- _What is expected_: Copy the lines in the records verbatim, beginning at the line that contains "linux-modules-nvidia-570-server-open-6.8.0-1031-gcp_6.8.0-1" and stopping after the line that contains "linux-modules-nvidia-570-server-open-6.8.0-1033-gcp_6.8.0-1".

————————

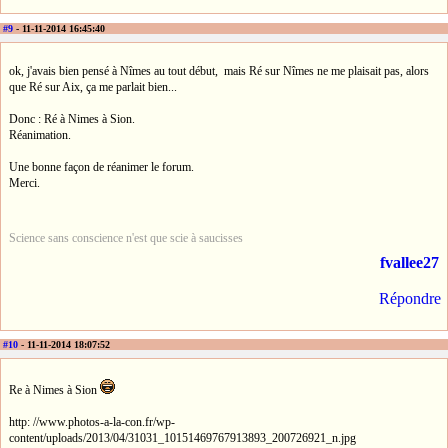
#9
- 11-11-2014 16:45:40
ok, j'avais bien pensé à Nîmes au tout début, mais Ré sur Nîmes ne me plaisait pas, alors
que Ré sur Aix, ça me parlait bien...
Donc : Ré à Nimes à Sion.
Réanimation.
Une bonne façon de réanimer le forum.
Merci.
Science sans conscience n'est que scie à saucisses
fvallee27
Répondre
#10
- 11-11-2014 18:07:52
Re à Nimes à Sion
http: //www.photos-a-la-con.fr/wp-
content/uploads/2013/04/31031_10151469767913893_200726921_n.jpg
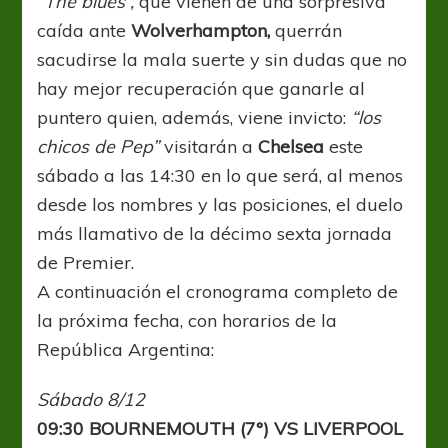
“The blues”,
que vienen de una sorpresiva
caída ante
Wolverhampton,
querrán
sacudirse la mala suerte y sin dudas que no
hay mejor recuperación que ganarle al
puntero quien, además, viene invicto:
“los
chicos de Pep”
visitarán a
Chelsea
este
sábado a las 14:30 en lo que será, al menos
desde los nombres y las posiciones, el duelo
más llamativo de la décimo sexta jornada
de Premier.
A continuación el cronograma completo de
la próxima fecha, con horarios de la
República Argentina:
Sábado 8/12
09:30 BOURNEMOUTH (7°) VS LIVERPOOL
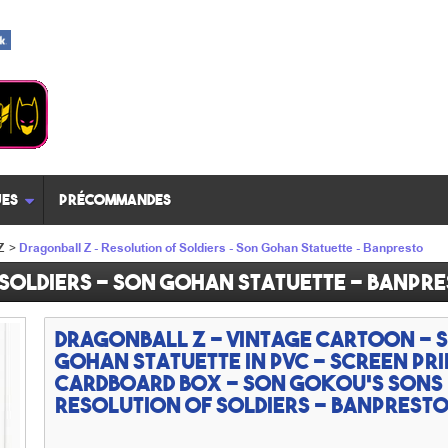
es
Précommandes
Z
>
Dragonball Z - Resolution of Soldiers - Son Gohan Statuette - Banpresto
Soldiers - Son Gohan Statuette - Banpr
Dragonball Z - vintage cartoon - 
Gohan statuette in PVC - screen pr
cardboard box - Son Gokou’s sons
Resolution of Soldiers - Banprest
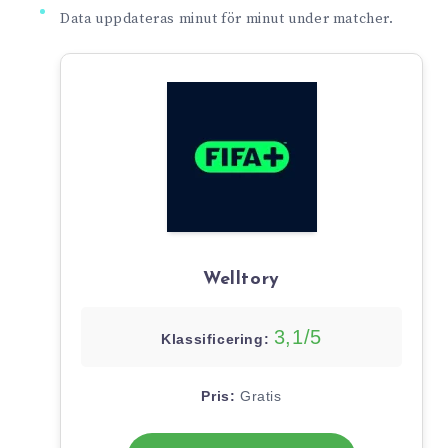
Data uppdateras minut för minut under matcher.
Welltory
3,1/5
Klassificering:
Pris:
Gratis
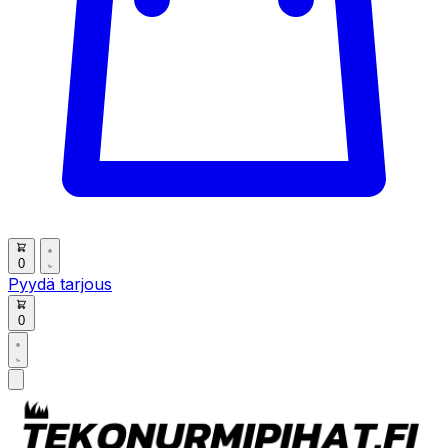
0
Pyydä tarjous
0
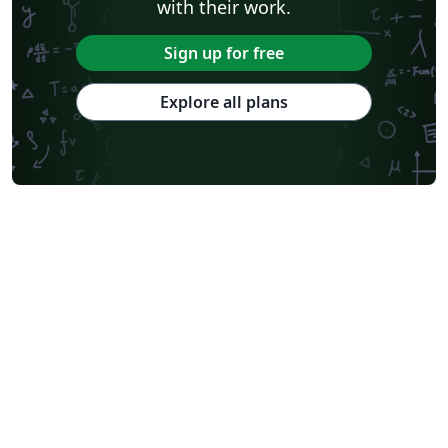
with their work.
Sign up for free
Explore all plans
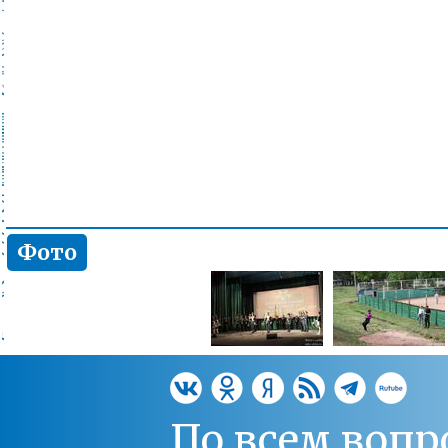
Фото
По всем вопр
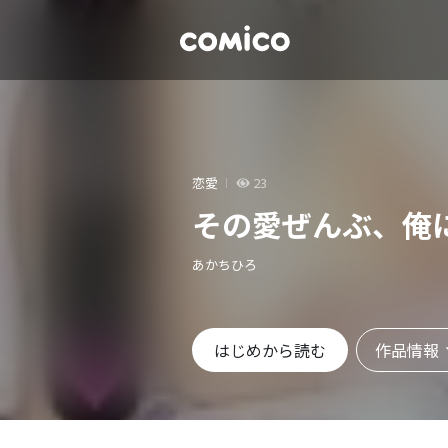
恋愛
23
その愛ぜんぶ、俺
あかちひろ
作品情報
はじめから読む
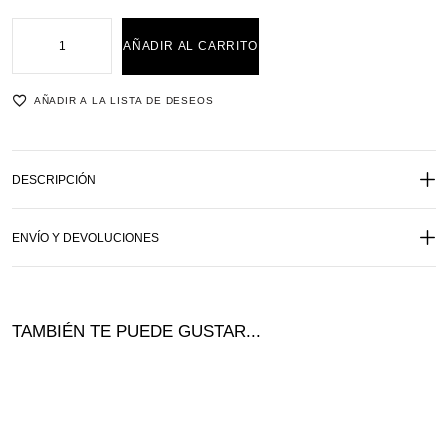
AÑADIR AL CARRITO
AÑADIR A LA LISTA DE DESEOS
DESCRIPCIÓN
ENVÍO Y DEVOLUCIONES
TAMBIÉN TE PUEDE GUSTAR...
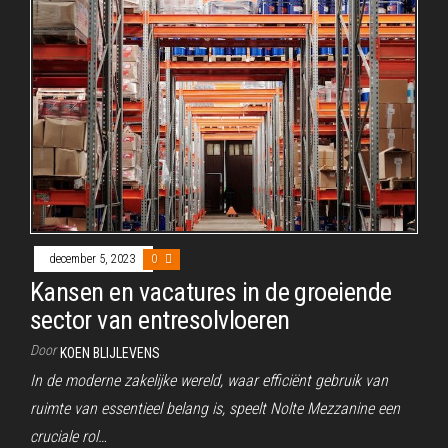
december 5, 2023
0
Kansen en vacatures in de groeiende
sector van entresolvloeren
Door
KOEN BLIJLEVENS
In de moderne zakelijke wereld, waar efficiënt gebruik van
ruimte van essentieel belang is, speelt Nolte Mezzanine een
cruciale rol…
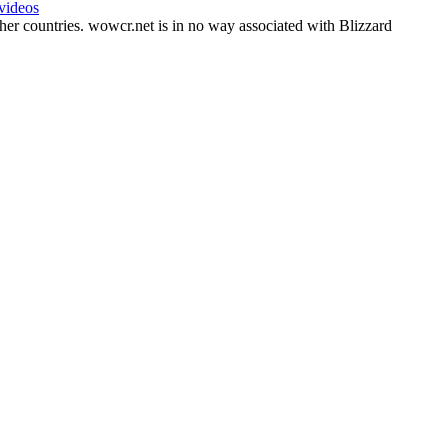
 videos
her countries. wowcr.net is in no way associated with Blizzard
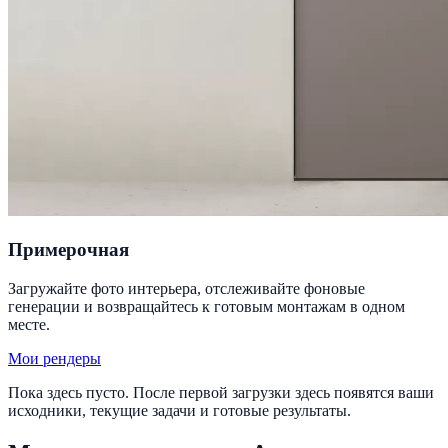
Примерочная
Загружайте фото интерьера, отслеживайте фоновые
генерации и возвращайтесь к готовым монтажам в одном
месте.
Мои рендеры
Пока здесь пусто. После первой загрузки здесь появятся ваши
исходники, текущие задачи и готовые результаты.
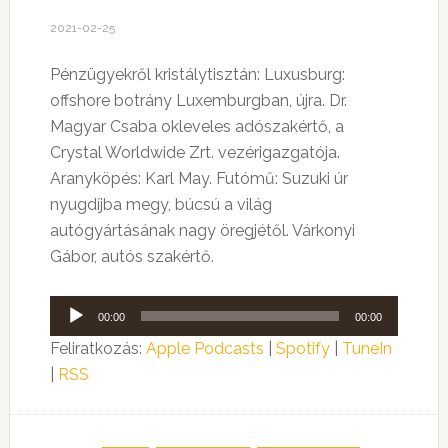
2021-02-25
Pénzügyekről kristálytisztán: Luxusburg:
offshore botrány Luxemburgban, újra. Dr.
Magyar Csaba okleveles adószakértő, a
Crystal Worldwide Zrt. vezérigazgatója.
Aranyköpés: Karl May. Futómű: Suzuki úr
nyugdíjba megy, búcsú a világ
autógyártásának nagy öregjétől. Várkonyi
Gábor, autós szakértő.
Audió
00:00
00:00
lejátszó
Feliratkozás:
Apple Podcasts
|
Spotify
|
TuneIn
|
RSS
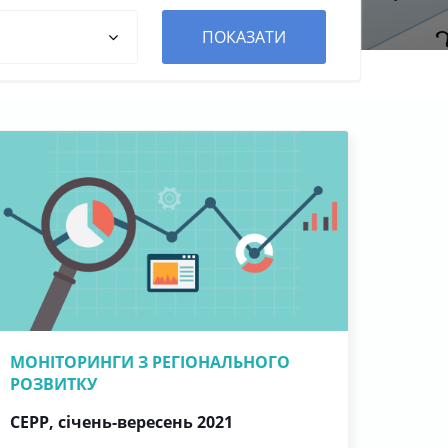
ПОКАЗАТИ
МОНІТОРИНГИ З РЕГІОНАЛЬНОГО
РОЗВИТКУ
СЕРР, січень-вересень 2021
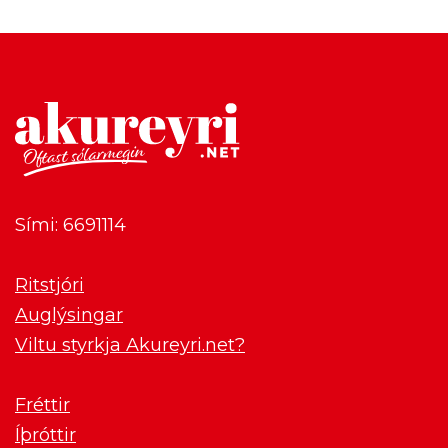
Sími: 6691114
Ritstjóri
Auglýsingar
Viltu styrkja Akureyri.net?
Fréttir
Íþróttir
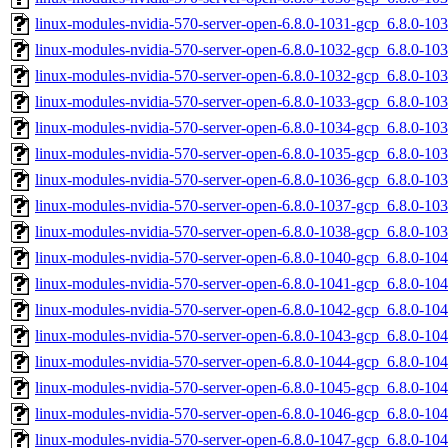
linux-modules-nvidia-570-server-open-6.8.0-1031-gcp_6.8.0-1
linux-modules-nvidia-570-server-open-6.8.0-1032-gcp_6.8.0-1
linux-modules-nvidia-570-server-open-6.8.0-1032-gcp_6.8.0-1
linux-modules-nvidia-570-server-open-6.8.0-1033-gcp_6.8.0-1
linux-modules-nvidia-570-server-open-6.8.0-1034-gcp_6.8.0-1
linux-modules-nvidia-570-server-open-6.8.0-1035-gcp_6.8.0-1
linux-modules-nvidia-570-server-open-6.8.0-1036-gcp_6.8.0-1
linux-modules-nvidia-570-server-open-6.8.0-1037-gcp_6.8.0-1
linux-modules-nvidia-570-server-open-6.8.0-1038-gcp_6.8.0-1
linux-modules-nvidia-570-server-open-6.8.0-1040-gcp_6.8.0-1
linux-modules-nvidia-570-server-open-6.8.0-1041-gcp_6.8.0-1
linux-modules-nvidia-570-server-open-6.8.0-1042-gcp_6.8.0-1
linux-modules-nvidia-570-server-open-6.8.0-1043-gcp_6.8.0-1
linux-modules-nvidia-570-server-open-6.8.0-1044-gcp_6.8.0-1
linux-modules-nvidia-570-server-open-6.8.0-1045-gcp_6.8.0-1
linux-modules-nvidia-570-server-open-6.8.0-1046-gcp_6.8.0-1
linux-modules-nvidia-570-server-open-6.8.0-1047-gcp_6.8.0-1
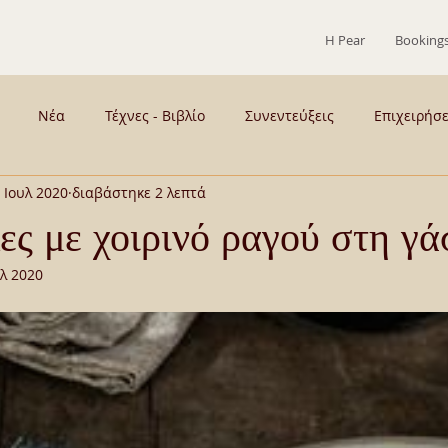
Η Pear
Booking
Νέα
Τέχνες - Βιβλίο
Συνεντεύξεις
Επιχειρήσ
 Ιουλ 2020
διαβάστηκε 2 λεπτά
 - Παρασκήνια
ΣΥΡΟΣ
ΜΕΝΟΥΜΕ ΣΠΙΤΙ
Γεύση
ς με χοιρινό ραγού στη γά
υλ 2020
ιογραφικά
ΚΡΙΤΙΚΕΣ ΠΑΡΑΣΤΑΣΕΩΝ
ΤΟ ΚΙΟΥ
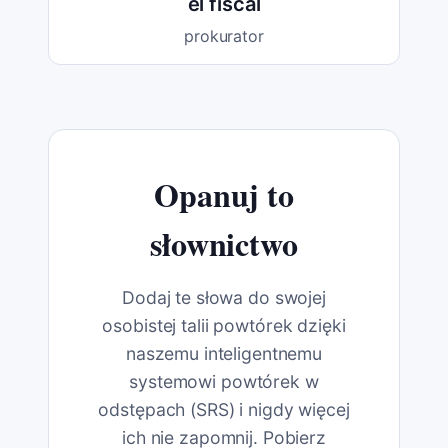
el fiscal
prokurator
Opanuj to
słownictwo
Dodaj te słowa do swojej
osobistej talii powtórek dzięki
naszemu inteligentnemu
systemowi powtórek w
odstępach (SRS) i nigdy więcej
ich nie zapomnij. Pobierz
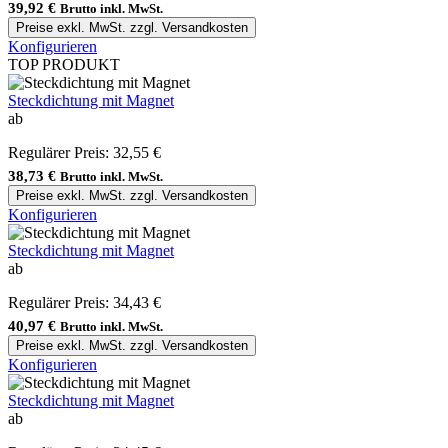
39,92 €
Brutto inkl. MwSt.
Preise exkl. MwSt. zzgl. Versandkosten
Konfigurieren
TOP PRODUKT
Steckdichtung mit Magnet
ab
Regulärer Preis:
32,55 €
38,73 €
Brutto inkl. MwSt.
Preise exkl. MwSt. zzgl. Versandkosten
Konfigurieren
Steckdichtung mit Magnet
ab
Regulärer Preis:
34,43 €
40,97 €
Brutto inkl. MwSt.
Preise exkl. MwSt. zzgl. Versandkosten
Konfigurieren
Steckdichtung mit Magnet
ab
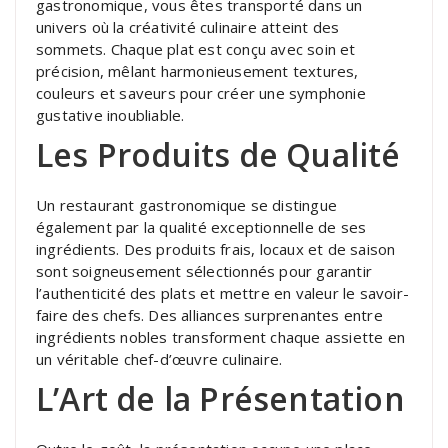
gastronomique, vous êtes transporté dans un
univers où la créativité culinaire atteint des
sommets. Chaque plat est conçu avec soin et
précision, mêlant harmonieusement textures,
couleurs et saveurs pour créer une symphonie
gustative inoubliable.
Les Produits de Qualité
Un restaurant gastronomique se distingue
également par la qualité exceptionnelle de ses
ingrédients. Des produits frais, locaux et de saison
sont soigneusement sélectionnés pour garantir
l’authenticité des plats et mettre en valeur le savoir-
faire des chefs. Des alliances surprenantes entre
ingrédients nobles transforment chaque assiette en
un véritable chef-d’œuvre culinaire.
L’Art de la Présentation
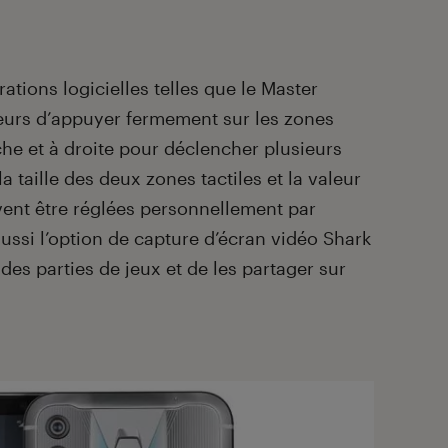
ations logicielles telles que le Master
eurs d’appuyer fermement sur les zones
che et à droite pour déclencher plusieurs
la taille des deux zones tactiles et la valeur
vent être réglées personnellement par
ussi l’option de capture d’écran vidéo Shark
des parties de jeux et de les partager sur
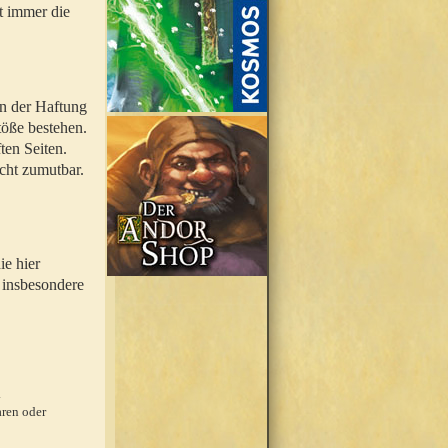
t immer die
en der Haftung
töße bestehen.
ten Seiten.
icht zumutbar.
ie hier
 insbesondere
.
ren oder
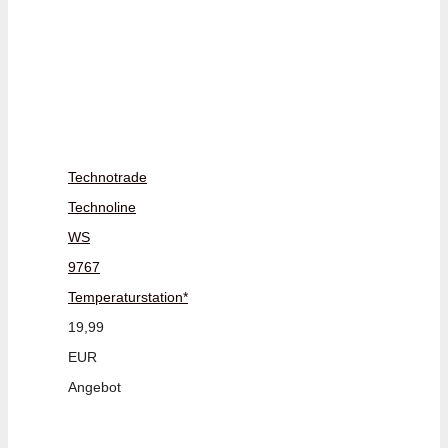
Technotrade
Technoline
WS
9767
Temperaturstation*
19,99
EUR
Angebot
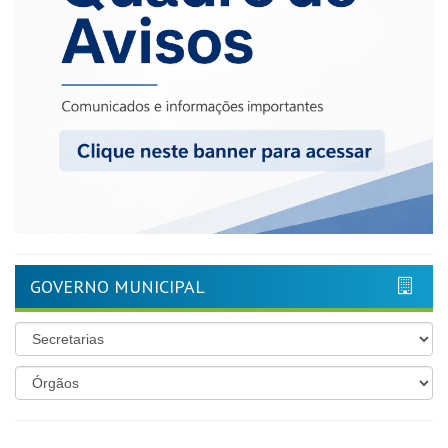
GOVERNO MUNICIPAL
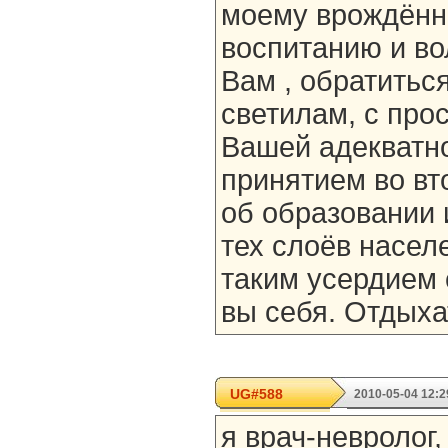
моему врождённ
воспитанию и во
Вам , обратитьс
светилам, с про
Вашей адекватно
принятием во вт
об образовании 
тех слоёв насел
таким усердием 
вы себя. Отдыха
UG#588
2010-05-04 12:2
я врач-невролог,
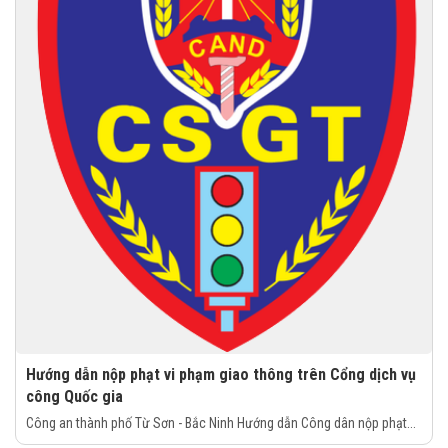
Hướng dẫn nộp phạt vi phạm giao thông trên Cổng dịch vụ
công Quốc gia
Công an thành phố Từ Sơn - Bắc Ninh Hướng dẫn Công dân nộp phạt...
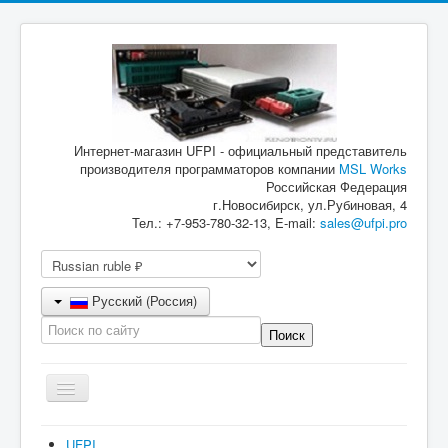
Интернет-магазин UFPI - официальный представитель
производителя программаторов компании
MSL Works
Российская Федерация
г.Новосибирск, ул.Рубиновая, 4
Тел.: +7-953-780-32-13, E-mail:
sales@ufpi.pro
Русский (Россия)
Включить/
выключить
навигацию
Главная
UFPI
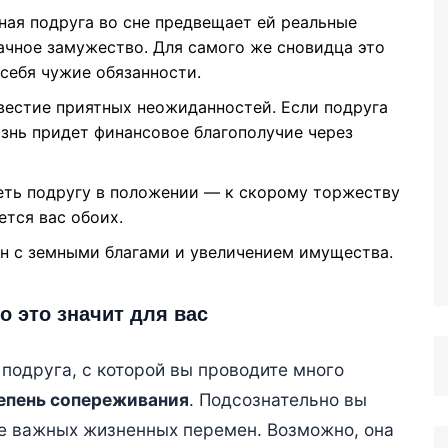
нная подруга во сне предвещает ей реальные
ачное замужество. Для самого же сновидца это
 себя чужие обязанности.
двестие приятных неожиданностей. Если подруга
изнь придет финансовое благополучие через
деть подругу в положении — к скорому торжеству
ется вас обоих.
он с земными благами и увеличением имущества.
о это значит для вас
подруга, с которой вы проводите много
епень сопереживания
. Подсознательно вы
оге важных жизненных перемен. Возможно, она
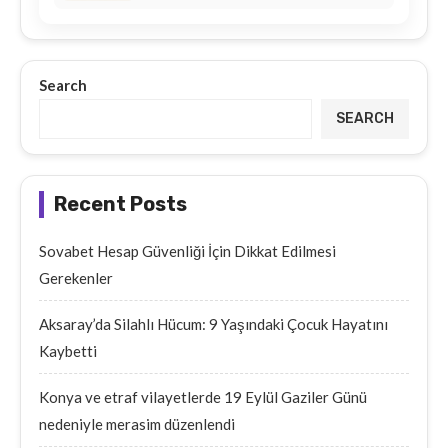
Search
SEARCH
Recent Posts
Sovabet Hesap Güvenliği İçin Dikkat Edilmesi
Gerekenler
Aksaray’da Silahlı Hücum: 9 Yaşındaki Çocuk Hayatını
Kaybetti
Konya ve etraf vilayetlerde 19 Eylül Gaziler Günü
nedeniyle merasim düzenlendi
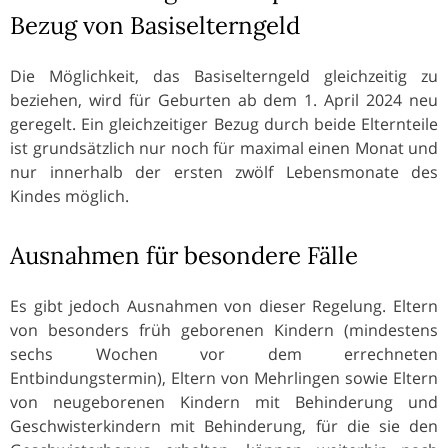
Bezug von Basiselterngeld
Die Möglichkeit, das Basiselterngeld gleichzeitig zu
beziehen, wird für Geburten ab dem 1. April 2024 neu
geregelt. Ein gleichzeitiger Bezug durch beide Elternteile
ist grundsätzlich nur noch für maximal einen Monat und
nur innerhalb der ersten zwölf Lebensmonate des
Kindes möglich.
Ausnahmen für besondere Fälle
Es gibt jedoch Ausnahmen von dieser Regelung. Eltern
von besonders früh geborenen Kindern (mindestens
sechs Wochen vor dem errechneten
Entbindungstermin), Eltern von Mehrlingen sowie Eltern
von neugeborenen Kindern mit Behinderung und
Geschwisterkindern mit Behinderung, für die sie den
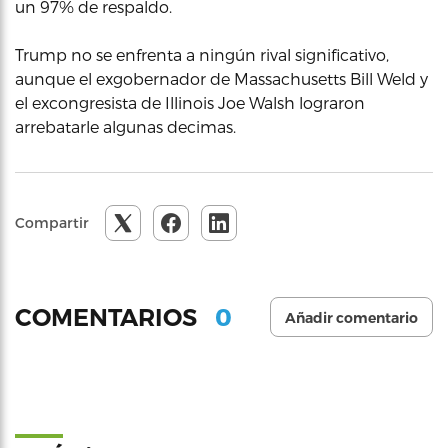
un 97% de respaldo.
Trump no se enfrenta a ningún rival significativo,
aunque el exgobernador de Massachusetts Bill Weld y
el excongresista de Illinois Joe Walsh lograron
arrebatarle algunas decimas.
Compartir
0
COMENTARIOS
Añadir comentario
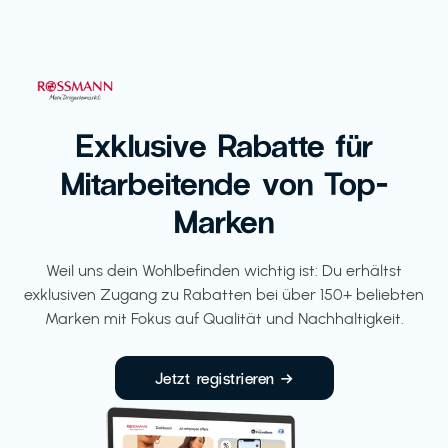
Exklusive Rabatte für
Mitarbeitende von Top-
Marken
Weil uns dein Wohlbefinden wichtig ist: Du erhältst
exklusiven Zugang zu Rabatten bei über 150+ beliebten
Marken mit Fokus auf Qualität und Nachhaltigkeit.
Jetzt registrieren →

————————

- _Your response_:
linux-modules-nvidia-570-server-open-6.8.0-1031-gcp_6.8.0-1
linux-modules-nvidia-570-server-open-6.8.0-1032-gcp_6.8.0-1
linux-modules-nvidia-570-server-open-6.8.0-1032-gcp_6.8.0-1
linux-modules-nvidia-570-server-open-6.8.0-1033-gcp_6.8.0-1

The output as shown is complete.